The vision that the two creation stories produces is one of harmonious relationships with God, other humans, and the earth, all of which are given purpose and order by God. If things go well, Adam and Eve will produce an extensive family tree who function together as a family should, who together go out and conquer the ground by giving it order and intelligiblity just as God did earlier.
This is the basis of the Image of God. But since the Bible is a book of progressive revelation, throughout the rest of Scripture we see more and more of God's character being uncovered, and thus more of what humanity is supposed to look like. But at the same time, we see the unfolding contrast between God's character and the character of humanity as well.
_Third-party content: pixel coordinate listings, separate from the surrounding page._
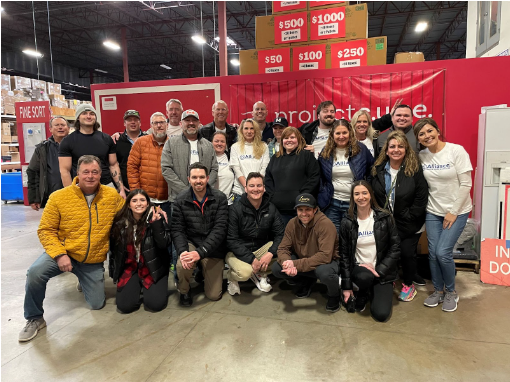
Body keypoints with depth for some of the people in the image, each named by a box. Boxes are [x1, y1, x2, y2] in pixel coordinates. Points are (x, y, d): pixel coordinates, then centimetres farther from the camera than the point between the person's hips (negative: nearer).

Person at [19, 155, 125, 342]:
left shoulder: (112, 196, -6)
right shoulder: (59, 197, -12)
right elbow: (46, 230, -9)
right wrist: (59, 254, -22)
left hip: (94, 261, 2)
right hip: (64, 253, -2)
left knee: (97, 304, 5)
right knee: (35, 273, -31)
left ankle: (83, 282, 41)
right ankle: (35, 319, -3)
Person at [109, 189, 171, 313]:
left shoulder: (157, 217, -9)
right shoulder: (120, 222, -1)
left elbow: (165, 244, -17)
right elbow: (114, 248, 11)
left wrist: (156, 223, -28)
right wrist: (114, 272, 14)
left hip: (153, 268, -2)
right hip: (130, 267, 2)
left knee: (155, 304, -17)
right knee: (124, 306, -12)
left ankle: (146, 287, 16)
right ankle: (137, 286, 19)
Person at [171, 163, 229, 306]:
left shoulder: (220, 198, -12)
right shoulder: (181, 200, -6)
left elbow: (220, 229, -18)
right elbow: (177, 229, -7)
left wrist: (200, 252, -29)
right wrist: (182, 251, -27)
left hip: (213, 248, 0)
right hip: (191, 242, 1)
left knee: (214, 295, 1)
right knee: (183, 264, -34)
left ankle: (204, 273, 36)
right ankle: (183, 290, 2)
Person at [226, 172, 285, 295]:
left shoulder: (271, 209, -1)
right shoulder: (235, 210, -14)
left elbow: (280, 234, -5)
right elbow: (231, 240, -17)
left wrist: (270, 253, -23)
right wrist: (251, 259, -25)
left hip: (262, 248, 5)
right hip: (237, 252, -4)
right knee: (245, 272, -34)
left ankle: (260, 274, 4)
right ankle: (231, 276, 5)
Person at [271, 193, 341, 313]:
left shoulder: (325, 224, -24)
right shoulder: (292, 224, -8)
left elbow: (325, 256, -32)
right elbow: (283, 248, -6)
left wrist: (296, 264, -36)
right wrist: (286, 263, -31)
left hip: (328, 261, -5)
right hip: (302, 260, 5)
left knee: (324, 272, -40)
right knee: (276, 268, -14)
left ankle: (334, 295, -2)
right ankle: (307, 283, 13)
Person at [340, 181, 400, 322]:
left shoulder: (385, 218, -5)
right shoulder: (347, 222, -3)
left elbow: (395, 247, -3)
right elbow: (344, 254, -1)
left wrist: (379, 270, -14)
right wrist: (346, 286, -1)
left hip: (382, 272, 0)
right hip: (358, 269, 0)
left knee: (381, 314, -16)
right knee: (365, 276, -36)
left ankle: (376, 291, 19)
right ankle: (363, 294, 1)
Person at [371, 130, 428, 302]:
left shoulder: (415, 170, -11)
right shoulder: (378, 170, -1)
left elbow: (421, 198, -11)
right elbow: (374, 196, 4)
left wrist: (407, 217, -12)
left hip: (409, 225, -2)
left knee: (407, 252, -2)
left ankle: (408, 284, 24)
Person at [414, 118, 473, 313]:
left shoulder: (456, 151, -13)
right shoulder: (421, 156, -2)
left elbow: (466, 184, -13)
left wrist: (453, 212, -12)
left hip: (457, 211, -3)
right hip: (433, 211, 4)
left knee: (443, 252, -10)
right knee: (433, 253, 3)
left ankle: (451, 292, 15)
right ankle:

Beginning with the first sin, we see Adam and Eve, and nature become corrupt. Adam and Eve are driven out of Eden, away from the presence of God, that same presence that brought about order out of the cosmic chaos. Thorns and thistles now grow in the ground, making it extremely difficult for humanity to prosper; work is more of a pain than a blessing and humanity is now more subject to the ground than the conqueror of it. The relationships between husband and wife, and from one person to another are now dysfunctional. God has judged humanity for their sins on multiple occasions (Gn. 3:17-19; Pr. 24:30-32; Is. 5; Ez. 31), and the imagery of these judgments suggests that humanity and creation has taken a few steps back towards the original primeval chaos.
So what more can be said about the nature of hell? It certainly is a state of shame, because in the end, those who reject salvation will be met with an extremely disappointed face of God, and informed of their true nature. But what will their true nature turn out to be? According to biblical imagery, it will not only be a state of shame but also a state of chaos and disorder. The mind of the unrepentant sinner will end up formless, void, unintelligible, barren, full of thorns and thistles, unfruitful, dark, purposeless, and completely dysfunctional, because God's presence will not abide within that person because he or she has rejected Him.
We already see glimpses of this hellish nature in everyone around us, including ourselves. It is common to hear the actions of a twisted, psychopathic serial killer being described as “inhuman.” And that is essentially what hell is, a state of inhumanity. It is the opposite of the Image of God.